Dataset entries >>
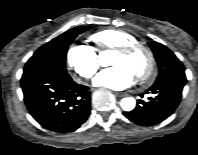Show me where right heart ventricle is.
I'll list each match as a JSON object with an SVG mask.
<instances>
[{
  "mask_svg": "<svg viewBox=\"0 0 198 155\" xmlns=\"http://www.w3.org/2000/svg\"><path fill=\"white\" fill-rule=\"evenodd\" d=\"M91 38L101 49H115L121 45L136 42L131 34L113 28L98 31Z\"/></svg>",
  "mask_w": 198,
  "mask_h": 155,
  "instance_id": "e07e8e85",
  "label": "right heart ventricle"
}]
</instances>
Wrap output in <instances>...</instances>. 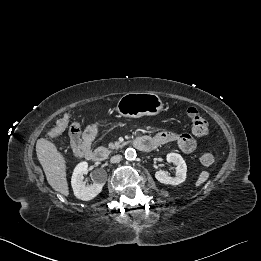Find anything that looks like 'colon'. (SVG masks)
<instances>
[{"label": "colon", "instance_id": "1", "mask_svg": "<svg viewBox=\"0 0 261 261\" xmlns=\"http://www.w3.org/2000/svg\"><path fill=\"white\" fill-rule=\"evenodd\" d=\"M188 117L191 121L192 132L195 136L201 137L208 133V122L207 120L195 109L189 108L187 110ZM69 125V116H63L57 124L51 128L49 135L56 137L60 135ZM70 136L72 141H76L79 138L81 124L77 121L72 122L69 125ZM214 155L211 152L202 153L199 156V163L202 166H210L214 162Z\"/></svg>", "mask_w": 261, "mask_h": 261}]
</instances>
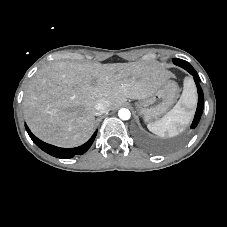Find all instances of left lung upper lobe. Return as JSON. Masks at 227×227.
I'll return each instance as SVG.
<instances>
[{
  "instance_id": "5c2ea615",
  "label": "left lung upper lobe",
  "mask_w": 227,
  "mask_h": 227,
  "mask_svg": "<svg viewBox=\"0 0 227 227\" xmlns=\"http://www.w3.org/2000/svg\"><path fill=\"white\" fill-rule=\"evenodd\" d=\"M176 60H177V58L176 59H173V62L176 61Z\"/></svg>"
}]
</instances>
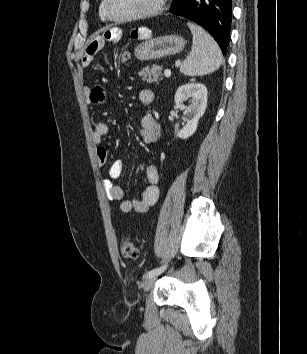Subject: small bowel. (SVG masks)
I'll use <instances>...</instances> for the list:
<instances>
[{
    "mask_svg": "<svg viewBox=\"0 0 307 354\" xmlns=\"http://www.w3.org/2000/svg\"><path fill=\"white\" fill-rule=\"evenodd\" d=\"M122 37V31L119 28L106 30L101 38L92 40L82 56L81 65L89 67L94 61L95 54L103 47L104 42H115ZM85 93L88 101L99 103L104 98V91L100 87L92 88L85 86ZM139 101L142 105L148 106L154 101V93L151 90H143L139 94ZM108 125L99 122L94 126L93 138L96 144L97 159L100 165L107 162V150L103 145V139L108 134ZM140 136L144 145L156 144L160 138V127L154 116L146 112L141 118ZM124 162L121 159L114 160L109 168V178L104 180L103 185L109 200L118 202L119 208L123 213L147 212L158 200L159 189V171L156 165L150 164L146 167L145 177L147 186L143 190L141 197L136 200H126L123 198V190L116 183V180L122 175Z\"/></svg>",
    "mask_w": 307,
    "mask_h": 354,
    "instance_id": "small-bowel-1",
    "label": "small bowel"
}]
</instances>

Goal >> Pull out every line of the records above that includes the string "list", copying each line in full.

Result below >>
I'll list each match as a JSON object with an SVG mask.
I'll use <instances>...</instances> for the list:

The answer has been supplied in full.